Au cours de son homélie assez ridicule, notre cher ennemi a jugé bon, se retournant vers moi et me montrant à la foule hébétée de son index vengeur, a "rappelé" qu’il ne me connaissait pas mais qu’il connaissait le nom du THIODET qui avait pratiqué l’autopsie de Roger GAVOURY !!!

Il m’a effectivement appris quelque chose que j’ignorais.

Mais qui était donc ce THIODET ?

Mon frère, malheureusement décédé depuis plus de 25 ans, était né en septembre 1924.

Dès son dix neuvième anniversaire en 1943, il fut appelé sous les drapeaux, et après ses classes à MEURAD, il fut envoyé à CHERCHEL pour suivre le peloton d’EOR. A la suite de quoi, il partit avec sa batterie de DCA, mais la rapide victoire des alliés l’arrêta dans son élan à NANTERRE.

De retour à Alger, il fit des études de médecine, fut nommé Interne des Hôpitaux universitaires d’Alger, puis Chef de clinique médicale, et intégra la chaire de médecine légale.
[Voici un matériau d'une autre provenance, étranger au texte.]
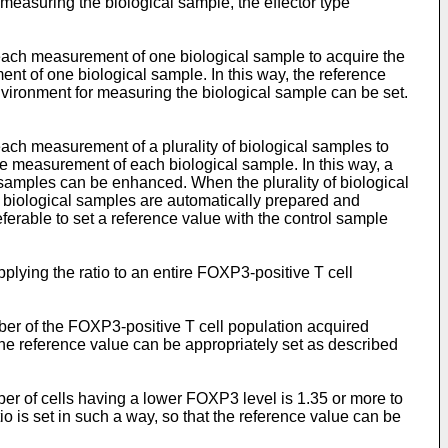
 measuring the biological sample, the effector type
r each measurement of one biological sample to acquire the
ent of one biological sample. In this way, the reference
vironment for measuring the biological sample can be set.
 each measurement of a plurality of biological samples to
the measurement of each biological sample. In this way, a
samples can be enhanced. When the plurality of biological
e biological samples are automatically prepared and
eferable to set a reference value with the control sample
pplying the ratio to an entire FOXP3-positive T cell
umber of the FOXP3-positive T cell population acquired
 the reference value can be appropriately set as described
mber of cells having a lower FOXP3 level is 1.35 or more to
o is set in such a way, so that the reference value can be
Chargé de l’enseignement de la médecine du travail, il travailla pour le laboratoire de police scientifique, sous les ordres du professeur Pierre MICHAUD, et devint médecin légiste.

C’est en cette qualité que, commis par le procureur de la République, il fut amené pendant les 2 ou 3 dernières années de l’Algérie Française, à pratiquer des centaines d’autopsies des nombreuses victimes de TOUS les terrorismes.

On comprendra bien qu’il ne choisissait pas ses "clients".

C’est ainsi qu’en qualité d’auxiliaire de la justice, mon frère pratiqua, je l’ai appris le 29 septembre, vers 15 heures de la bouche de son fils, l’autopsie du commissaire Roger GAVOURY !!!

Le brillant pupille de la nation, heureux ancien fonctionnaire, aura donc réussi à l’occasion de cette procédure hétéroclite, à servir la mémoire de mon frère ainé, serviteur de l’état, lui aussi, mais avec une philosophie qui n’était pas celle des GAVOURY père et fils.